▶ [WHAT IS EXPECTED]: If a line below contains "vietos", count it. Report the final total and nothing more.

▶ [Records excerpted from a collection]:
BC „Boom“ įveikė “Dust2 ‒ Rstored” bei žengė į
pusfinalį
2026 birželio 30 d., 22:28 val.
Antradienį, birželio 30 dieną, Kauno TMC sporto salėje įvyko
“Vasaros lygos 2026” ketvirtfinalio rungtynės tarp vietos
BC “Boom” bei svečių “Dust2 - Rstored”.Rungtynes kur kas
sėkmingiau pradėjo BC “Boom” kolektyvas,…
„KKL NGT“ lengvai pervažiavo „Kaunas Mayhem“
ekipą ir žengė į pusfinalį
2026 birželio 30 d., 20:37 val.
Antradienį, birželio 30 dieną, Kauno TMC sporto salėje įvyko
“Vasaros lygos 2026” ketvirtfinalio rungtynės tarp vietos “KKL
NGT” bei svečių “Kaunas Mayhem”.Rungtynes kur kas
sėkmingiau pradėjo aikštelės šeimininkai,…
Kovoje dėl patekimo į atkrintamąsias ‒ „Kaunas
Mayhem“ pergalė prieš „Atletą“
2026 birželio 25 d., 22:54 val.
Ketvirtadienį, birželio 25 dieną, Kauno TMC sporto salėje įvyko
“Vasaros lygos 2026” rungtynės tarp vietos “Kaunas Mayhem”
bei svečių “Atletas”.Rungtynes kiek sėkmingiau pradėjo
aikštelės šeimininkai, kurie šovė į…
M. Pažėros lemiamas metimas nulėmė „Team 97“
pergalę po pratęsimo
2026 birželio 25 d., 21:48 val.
---
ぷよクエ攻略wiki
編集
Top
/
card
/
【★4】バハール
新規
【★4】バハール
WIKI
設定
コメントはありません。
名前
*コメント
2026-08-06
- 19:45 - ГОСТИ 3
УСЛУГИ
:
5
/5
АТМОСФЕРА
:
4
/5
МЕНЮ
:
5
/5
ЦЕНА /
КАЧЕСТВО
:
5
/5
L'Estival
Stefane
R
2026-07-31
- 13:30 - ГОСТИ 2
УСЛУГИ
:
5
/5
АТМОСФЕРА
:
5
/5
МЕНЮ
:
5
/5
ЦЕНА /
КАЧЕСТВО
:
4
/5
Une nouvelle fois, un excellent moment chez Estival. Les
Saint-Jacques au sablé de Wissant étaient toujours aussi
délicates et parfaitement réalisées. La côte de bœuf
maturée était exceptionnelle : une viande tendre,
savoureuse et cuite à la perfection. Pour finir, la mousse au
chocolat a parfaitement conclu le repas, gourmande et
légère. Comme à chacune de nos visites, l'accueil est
...
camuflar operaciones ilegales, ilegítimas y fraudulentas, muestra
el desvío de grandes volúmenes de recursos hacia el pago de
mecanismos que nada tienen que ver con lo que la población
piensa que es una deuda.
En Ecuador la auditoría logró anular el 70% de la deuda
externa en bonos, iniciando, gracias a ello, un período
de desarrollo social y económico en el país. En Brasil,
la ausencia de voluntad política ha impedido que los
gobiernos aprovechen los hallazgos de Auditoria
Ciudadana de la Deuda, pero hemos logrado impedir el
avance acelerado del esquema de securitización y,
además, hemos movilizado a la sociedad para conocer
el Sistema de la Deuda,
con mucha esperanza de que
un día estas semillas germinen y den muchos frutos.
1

▶ [ANSWER SPACE]: 3